## Work to complete
In every one of the following items, rename "Software Lifecycle" to "Development Lifecycle" wherever it occurs. Reproduce all other lines unchanged.

*****

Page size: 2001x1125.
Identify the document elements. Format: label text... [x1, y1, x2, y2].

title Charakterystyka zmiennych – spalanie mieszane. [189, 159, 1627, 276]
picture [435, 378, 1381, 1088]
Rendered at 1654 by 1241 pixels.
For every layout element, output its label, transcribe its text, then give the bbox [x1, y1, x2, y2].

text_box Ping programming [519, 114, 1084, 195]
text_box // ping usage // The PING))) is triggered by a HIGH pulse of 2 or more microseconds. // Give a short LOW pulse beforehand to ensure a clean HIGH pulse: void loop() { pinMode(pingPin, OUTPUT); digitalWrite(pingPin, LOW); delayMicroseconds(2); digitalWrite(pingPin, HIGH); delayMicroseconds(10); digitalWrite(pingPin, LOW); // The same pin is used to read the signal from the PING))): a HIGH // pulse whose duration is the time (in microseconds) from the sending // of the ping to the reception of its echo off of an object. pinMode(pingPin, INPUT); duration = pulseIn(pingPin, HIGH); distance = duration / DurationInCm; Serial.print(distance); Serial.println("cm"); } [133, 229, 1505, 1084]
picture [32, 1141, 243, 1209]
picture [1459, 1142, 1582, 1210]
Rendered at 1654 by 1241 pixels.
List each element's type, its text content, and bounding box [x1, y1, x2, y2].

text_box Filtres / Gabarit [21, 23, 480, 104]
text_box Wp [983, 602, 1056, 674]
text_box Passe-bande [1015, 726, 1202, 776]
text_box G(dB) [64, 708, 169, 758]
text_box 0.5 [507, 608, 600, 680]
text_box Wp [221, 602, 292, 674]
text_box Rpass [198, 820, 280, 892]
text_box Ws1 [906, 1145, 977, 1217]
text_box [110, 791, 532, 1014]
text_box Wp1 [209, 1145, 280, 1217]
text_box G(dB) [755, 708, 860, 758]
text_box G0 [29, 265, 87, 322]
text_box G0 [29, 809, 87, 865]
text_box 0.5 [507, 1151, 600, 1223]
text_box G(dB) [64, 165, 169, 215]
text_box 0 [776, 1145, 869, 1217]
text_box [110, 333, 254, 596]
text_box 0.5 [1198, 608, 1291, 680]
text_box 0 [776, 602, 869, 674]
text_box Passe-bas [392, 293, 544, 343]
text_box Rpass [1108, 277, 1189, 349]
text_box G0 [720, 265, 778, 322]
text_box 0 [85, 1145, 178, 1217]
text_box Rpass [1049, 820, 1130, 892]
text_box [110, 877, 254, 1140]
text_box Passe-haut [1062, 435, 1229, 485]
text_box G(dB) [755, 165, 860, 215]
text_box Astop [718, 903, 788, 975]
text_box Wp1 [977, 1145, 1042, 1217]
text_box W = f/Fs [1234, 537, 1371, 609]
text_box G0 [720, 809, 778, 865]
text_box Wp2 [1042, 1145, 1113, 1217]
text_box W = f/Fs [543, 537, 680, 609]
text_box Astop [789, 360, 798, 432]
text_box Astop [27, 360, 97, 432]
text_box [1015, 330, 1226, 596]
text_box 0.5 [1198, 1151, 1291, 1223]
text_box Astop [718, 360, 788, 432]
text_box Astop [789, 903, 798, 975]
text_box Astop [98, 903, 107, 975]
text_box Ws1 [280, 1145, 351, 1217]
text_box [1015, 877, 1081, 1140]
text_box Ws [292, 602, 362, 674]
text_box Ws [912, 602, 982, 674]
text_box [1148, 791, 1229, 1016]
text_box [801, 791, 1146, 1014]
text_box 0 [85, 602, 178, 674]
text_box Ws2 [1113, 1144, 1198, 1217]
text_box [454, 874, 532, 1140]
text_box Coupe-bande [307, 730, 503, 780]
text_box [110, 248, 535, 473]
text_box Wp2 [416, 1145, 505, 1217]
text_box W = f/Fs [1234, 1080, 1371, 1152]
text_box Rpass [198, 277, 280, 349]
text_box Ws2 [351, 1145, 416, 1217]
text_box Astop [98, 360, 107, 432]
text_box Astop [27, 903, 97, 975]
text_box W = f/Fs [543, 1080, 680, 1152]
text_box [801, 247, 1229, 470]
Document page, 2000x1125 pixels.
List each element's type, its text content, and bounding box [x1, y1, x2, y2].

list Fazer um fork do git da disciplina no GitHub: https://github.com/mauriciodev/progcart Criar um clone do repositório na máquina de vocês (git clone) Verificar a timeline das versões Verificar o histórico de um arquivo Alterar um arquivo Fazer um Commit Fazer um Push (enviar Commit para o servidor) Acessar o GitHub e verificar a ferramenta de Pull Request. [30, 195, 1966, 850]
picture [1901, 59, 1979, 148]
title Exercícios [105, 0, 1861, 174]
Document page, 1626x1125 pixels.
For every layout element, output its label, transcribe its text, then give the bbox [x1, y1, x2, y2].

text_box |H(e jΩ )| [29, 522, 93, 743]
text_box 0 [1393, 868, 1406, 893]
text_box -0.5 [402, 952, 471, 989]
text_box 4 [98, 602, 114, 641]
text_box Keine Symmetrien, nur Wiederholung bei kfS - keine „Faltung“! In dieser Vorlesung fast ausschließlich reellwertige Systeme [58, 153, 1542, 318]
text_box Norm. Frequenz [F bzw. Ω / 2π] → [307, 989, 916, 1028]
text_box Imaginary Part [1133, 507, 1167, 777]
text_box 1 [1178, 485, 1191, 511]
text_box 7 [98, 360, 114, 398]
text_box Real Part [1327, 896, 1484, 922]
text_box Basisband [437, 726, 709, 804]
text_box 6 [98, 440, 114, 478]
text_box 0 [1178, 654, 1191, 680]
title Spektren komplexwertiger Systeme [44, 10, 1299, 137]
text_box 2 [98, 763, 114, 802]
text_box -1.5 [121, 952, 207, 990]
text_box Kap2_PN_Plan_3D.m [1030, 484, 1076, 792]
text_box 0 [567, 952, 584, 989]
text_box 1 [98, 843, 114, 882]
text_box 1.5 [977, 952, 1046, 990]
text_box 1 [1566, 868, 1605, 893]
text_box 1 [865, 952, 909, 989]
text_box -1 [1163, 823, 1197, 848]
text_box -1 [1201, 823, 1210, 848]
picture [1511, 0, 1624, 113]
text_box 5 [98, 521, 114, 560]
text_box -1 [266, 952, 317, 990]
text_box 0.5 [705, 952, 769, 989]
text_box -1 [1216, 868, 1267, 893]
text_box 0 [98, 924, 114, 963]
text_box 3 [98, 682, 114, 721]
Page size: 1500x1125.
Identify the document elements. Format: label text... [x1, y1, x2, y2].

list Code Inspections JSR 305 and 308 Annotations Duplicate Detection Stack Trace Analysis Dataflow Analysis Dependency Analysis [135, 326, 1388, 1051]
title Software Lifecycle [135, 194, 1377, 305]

*****

## Result for this task
Page size: 2001x1125.
Identify the document elements. Format: label text... [x1, y1, x2, y2].

title Charakterystyka zmiennych – spalanie mieszane. [189, 159, 1627, 276]
picture [435, 378, 1381, 1088]
Rendered at 1654 by 1241 pixels.
For every layout element, output its label, transcribe its text, then give the bbox [x1, y1, x2, y2].

text_box Ping programming [519, 114, 1084, 195]
text_box // ping usage // The PING))) is triggered by a HIGH pulse of 2 or more microseconds. // Give a short LOW pulse beforehand to ensure a clean HIGH pulse: void loop() { pinMode(pingPin, OUTPUT); digitalWrite(pingPin, LOW); delayMicroseconds(2); digitalWrite(pingPin, HIGH); delayMicroseconds(10); digitalWrite(pingPin, LOW); // The same pin is used to read the signal from the PING))): a HIGH // pulse whose duration is the time (in microseconds) from the sending // of the ping to the reception of its echo off of an object. pinMode(pingPin, INPUT); duration = pulseIn(pingPin, HIGH); distance = duration / DurationInCm; Serial.print(distance); Serial.println("cm"); } [133, 229, 1505, 1084]
picture [32, 1141, 243, 1209]
picture [1459, 1142, 1582, 1210]
Rendered at 1654 by 1241 pixels.
List each element's type, its text content, and bounding box [x1, y1, x2, y2].

text_box Filtres / Gabarit [21, 23, 480, 104]
text_box Wp [983, 602, 1056, 674]
text_box Passe-bande [1015, 726, 1202, 776]
text_box G(dB) [64, 708, 169, 758]
text_box 0.5 [507, 608, 600, 680]
text_box Wp [221, 602, 292, 674]
text_box Rpass [198, 820, 280, 892]
text_box Ws1 [906, 1145, 977, 1217]
text_box [110, 791, 532, 1014]
text_box Wp1 [209, 1145, 280, 1217]
text_box G(dB) [755, 708, 860, 758]
text_box G0 [29, 265, 87, 322]
text_box G0 [29, 809, 87, 865]
text_box 0.5 [507, 1151, 600, 1223]
text_box G(dB) [64, 165, 169, 215]
text_box 0 [776, 1145, 869, 1217]
text_box [110, 333, 254, 596]
text_box 0.5 [1198, 608, 1291, 680]
text_box 0 [776, 602, 869, 674]
text_box Passe-bas [392, 293, 544, 343]
text_box Rpass [1108, 277, 1189, 349]
text_box G0 [720, 265, 778, 322]
text_box 0 [85, 1145, 178, 1217]
text_box Rpass [1049, 820, 1130, 892]
text_box [110, 877, 254, 1140]
text_box Passe-haut [1062, 435, 1229, 485]
text_box G(dB) [755, 165, 860, 215]
text_box Astop [718, 903, 788, 975]
text_box Wp1 [977, 1145, 1042, 1217]
text_box W = f/Fs [1234, 537, 1371, 609]
text_box G0 [720, 809, 778, 865]
text_box Wp2 [1042, 1145, 1113, 1217]
text_box W = f/Fs [543, 537, 680, 609]
text_box Astop [789, 360, 798, 432]
text_box Astop [27, 360, 97, 432]
text_box [1015, 330, 1226, 596]
text_box 0.5 [1198, 1151, 1291, 1223]
text_box Astop [718, 360, 788, 432]
text_box Astop [789, 903, 798, 975]
text_box Astop [98, 903, 107, 975]
text_box Ws1 [280, 1145, 351, 1217]
text_box [1015, 877, 1081, 1140]
text_box Ws [292, 602, 362, 674]
text_box Ws [912, 602, 982, 674]
text_box [1148, 791, 1229, 1016]
text_box [801, 791, 1146, 1014]
text_box 0 [85, 602, 178, 674]
text_box Ws2 [1113, 1144, 1198, 1217]
text_box [454, 874, 532, 1140]
text_box Coupe-bande [307, 730, 503, 780]
text_box [110, 248, 535, 473]
text_box Wp2 [416, 1145, 505, 1217]
text_box W = f/Fs [1234, 1080, 1371, 1152]
text_box Rpass [198, 277, 280, 349]
text_box Ws2 [351, 1145, 416, 1217]
text_box Astop [98, 360, 107, 432]
text_box Astop [27, 903, 97, 975]
text_box W = f/Fs [543, 1080, 680, 1152]
text_box [801, 247, 1229, 470]
Document page, 2000x1125 pixels.
List each element's type, its text content, and bounding box [x1, y1, x2, y2].

list Fazer um fork do git da disciplina no GitHub: https://github.com/mauriciodev/progcart Criar um clone do repositório na máquina de vocês (git clone) Verificar a timeline das versões Verificar o histórico de um arquivo Alterar um arquivo Fazer um Commit Fazer um Push (enviar Commit para o servidor) Acessar o GitHub e verificar a ferramenta de Pull Request. [30, 195, 1966, 850]
picture [1901, 59, 1979, 148]
title Exercícios [105, 0, 1861, 174]
Document page, 1626x1125 pixels.
For every layout element, output its label, transcribe its text, then give the bbox [x1, y1, x2, y2].

text_box |H(e jΩ )| [29, 522, 93, 743]
text_box 0 [1393, 868, 1406, 893]
text_box -0.5 [402, 952, 471, 989]
text_box 4 [98, 602, 114, 641]
text_box Keine Symmetrien, nur Wiederholung bei kfS - keine „Faltung“! In dieser Vorlesung fast ausschließlich reellwertige Systeme [58, 153, 1542, 318]
text_box Norm. Frequenz [F bzw. Ω / 2π] → [307, 989, 916, 1028]
text_box Imaginary Part [1133, 507, 1167, 777]
text_box 1 [1178, 485, 1191, 511]
text_box 7 [98, 360, 114, 398]
text_box Real Part [1327, 896, 1484, 922]
text_box Basisband [437, 726, 709, 804]
text_box 6 [98, 440, 114, 478]
text_box 0 [1178, 654, 1191, 680]
title Spektren komplexwertiger Systeme [44, 10, 1299, 137]
text_box 2 [98, 763, 114, 802]
text_box -1.5 [121, 952, 207, 990]
text_box Kap2_PN_Plan_3D.m [1030, 484, 1076, 792]
text_box 0 [567, 952, 584, 989]
text_box 1 [98, 843, 114, 882]
text_box 1.5 [977, 952, 1046, 990]
text_box 1 [1566, 868, 1605, 893]
text_box 1 [865, 952, 909, 989]
text_box -1 [1163, 823, 1197, 848]
text_box -1 [1201, 823, 1210, 848]
picture [1511, 0, 1624, 113]
text_box 5 [98, 521, 114, 560]
text_box -1 [266, 952, 317, 990]
text_box 0.5 [705, 952, 769, 989]
text_box -1 [1216, 868, 1267, 893]
text_box 0 [98, 924, 114, 963]
text_box 3 [98, 682, 114, 721]
Page size: 1500x1125.
Identify the document elements. Format: label text... [x1, y1, x2, y2].

list Code Inspections JSR 305 and 308 Annotations Duplicate Detection Stack Trace Analysis Dataflow Analysis Dependency Analysis [135, 326, 1388, 1051]
title Development Lifecycle [135, 194, 1377, 305]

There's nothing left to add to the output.